A sample size planning approach that considers both statistical significance and clinical significance

Abstract

Background: The CONSORT statement requires clinical trials to report confidence intervals, which help to assess the precision and clinical importance of the treatment effect. Conventional sample size calculations for clinical trials, however, only consider issues of statistical significance (that is, significance level and power).

Method: A more consistent approach is proposed whereby sample size planning also incorporates information on clinical significance as indicated by the boundaries of the confidence limits of the treatment effect.

Results: The probabilities of declaring a "definitive-positive" or "definitive-negative" result (as defined by Guyatt et al., CMAJ 152(2):169-173, 1995) are controlled by calculating the sample size such that the lower confidence limit under H 1 and the upper confidence limit under H 0 are bounded by relevant cut-offs. Adjustments to the traditional sample size can be directly derived for the comparison of two normally distributed means in a test of nonequality, while simulations are used to estimate the sample size for evaluating the hazards ratio in a proportional-hazards model.
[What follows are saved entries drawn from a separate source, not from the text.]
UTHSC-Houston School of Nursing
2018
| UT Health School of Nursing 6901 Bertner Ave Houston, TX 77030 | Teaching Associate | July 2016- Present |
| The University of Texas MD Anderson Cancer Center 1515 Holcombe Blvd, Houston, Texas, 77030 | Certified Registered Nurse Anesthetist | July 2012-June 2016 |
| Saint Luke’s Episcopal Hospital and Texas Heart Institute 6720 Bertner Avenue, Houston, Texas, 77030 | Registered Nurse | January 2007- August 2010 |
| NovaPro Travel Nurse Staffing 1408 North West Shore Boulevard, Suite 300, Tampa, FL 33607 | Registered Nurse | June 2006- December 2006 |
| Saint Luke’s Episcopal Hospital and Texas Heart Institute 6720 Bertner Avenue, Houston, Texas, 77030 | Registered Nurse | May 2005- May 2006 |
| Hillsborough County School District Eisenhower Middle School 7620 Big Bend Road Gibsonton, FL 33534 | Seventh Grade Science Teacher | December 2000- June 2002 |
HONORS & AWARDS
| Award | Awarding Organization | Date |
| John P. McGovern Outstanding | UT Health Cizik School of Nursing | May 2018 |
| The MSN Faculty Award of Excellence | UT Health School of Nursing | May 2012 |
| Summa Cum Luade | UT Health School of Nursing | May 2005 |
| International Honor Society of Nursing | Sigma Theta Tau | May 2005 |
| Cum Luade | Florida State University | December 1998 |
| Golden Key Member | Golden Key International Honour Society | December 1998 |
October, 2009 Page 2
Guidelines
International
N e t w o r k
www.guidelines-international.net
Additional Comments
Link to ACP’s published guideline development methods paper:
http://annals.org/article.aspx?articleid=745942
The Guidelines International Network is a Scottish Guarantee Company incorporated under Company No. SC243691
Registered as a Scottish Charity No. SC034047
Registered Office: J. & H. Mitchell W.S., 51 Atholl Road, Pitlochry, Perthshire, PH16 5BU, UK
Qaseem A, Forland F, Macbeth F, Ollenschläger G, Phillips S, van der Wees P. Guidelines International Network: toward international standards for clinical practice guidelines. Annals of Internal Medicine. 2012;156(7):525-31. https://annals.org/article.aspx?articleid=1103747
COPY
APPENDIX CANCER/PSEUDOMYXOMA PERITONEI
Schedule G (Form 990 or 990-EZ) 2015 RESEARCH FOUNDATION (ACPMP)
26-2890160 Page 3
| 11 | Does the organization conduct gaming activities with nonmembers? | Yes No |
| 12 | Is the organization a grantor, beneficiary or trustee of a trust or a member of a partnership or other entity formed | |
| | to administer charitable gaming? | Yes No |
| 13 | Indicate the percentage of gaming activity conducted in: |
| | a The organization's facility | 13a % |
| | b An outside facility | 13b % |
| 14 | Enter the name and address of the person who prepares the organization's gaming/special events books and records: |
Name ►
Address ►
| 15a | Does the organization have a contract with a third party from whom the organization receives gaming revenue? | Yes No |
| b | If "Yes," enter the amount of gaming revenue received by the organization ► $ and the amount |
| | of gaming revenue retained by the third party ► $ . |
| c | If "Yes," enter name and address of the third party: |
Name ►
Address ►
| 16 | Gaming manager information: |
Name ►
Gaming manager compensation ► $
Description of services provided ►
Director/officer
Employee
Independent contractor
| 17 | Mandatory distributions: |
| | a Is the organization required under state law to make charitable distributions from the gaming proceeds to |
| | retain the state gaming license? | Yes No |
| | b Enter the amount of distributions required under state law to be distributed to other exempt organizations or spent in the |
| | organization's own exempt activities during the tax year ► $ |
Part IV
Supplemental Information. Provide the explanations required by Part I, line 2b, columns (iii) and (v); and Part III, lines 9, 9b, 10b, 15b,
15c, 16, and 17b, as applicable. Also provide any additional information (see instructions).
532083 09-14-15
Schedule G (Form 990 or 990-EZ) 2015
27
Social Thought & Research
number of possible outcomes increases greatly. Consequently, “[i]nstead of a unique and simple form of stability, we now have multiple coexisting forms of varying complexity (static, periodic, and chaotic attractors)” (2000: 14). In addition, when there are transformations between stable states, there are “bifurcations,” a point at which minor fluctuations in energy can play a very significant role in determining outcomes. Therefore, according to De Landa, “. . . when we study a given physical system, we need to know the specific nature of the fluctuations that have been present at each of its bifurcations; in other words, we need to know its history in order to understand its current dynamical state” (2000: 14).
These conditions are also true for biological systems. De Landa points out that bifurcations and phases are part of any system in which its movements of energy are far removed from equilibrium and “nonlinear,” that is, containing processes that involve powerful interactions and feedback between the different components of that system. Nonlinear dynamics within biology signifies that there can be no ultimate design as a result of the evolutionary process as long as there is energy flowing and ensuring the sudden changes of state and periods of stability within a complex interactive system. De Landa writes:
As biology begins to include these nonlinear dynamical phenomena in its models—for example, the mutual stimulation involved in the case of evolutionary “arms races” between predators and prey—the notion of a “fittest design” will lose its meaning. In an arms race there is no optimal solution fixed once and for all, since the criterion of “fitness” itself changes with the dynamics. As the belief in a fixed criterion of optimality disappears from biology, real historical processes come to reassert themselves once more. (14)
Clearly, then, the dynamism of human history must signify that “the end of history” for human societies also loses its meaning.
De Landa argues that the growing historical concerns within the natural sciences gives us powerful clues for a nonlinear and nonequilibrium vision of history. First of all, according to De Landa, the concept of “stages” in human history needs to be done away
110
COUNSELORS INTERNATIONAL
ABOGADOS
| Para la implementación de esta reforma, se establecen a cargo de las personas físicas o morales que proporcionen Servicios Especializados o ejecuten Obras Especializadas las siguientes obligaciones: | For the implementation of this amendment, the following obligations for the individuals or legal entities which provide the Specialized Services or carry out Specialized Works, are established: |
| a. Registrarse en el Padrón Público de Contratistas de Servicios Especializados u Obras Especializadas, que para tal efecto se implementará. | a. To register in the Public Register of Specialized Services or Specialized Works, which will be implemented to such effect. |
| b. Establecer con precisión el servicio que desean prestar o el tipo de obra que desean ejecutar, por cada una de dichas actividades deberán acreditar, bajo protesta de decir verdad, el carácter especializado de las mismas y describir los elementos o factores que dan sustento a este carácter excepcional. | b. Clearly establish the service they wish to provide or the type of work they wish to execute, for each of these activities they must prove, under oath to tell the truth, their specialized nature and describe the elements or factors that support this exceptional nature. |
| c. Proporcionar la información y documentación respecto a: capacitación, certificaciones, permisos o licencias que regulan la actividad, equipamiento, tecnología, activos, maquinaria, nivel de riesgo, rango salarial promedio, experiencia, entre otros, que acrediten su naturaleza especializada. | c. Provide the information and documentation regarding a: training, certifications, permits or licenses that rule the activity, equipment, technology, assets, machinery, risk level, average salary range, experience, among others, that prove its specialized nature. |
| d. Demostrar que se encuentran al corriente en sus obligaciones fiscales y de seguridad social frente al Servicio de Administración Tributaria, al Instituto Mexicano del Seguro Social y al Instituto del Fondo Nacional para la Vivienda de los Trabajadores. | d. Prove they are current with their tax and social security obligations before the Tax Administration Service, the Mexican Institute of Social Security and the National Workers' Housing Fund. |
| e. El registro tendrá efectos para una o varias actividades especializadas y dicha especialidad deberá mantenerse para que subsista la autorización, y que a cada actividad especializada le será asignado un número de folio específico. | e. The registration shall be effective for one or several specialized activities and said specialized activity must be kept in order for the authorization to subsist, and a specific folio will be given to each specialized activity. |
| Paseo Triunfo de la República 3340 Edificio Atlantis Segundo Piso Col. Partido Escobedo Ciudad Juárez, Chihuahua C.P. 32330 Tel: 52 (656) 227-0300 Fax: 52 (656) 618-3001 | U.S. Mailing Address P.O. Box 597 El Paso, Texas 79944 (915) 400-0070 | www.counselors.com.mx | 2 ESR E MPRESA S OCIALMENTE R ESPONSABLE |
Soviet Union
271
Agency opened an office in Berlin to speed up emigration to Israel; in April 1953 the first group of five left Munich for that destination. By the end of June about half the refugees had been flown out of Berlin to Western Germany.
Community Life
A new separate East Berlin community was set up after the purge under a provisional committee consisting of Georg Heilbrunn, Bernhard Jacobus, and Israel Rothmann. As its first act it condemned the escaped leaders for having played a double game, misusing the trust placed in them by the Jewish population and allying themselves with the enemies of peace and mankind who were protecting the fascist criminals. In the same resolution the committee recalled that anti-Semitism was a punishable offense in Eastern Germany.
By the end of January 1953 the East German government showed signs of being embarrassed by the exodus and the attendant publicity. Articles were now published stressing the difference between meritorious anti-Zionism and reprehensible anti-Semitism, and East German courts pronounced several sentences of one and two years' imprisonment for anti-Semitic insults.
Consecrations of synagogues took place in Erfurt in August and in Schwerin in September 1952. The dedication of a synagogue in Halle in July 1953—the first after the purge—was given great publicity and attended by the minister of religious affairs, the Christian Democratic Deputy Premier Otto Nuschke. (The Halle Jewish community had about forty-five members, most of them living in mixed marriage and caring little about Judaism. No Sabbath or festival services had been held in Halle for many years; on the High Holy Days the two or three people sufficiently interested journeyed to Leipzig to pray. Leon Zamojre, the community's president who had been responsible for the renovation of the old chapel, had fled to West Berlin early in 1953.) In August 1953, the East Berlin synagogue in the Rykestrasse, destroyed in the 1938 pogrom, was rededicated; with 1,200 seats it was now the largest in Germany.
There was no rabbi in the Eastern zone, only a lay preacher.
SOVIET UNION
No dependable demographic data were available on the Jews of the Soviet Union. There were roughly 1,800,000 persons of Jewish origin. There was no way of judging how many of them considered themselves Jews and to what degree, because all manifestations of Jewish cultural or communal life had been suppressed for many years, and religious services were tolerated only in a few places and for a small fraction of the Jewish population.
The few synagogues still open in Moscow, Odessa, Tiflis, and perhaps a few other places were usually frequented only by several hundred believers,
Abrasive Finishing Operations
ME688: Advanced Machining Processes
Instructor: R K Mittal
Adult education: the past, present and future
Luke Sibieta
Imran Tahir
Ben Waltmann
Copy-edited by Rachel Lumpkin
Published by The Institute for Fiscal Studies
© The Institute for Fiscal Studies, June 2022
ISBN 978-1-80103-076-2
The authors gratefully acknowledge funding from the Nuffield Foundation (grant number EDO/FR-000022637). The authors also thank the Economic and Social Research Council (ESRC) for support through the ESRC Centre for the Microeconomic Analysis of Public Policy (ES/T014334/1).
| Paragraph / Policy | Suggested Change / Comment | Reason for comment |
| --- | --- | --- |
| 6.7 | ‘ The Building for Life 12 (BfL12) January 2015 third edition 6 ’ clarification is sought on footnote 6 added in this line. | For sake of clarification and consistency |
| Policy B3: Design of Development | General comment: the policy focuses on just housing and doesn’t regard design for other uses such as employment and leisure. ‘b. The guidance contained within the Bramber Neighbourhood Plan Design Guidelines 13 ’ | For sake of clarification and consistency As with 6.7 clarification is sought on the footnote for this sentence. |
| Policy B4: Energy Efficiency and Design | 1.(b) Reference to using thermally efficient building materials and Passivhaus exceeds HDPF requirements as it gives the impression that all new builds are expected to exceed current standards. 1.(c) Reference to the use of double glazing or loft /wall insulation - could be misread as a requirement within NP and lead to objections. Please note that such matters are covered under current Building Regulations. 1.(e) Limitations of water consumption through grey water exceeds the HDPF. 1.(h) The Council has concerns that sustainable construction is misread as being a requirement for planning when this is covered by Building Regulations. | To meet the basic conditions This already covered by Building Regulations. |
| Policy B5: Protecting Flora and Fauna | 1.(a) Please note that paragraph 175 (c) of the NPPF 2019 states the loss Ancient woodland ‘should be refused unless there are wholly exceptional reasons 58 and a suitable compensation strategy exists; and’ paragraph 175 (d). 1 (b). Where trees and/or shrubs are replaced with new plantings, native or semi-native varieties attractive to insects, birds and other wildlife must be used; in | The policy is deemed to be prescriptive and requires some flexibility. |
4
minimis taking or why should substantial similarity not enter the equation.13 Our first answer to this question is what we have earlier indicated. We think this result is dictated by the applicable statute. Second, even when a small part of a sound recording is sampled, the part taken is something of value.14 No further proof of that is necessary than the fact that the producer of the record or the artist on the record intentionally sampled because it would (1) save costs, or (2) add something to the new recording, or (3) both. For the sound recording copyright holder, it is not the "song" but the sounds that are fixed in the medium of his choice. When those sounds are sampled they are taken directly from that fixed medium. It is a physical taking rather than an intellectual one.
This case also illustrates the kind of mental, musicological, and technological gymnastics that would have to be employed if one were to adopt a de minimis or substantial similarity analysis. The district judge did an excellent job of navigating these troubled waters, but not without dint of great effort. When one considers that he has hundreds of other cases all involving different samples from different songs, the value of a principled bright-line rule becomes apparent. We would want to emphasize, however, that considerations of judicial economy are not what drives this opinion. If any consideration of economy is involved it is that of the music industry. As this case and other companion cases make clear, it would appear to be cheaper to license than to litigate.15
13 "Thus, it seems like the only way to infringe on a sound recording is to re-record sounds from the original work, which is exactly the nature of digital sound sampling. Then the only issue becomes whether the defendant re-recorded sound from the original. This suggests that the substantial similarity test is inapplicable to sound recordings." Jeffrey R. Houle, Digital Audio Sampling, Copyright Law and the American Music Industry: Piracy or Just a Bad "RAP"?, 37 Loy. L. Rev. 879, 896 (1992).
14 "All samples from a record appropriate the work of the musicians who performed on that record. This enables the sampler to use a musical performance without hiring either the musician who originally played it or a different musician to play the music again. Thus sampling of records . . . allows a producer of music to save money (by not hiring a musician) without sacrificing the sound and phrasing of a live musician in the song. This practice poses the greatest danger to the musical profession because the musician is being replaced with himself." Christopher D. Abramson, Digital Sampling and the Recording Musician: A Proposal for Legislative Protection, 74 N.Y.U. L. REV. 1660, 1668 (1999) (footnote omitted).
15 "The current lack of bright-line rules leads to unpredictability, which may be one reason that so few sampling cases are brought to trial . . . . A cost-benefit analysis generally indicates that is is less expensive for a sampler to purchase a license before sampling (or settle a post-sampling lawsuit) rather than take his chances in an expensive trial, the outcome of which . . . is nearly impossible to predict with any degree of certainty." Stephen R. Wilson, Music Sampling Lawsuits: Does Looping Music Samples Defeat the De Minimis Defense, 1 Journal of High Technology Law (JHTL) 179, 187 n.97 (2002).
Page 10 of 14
Conclusions: This sample size planning approach allows for an assessment of the potential clinical importance and precision of the treatment effect in a clinical trial in addition to considerations of statistical power and type I error.

Figure 1

Plot of Pr(LCL > kδ | H ₁) (red curve) and Pr(UCL < kδ | H ₀) (blue curve) for k ∈ [0,1], α = 0.05, β = 0.80 in a comparison of normally distributed mean responses with known σ between treatment and control groups for a 1:1 randomized clinical trial.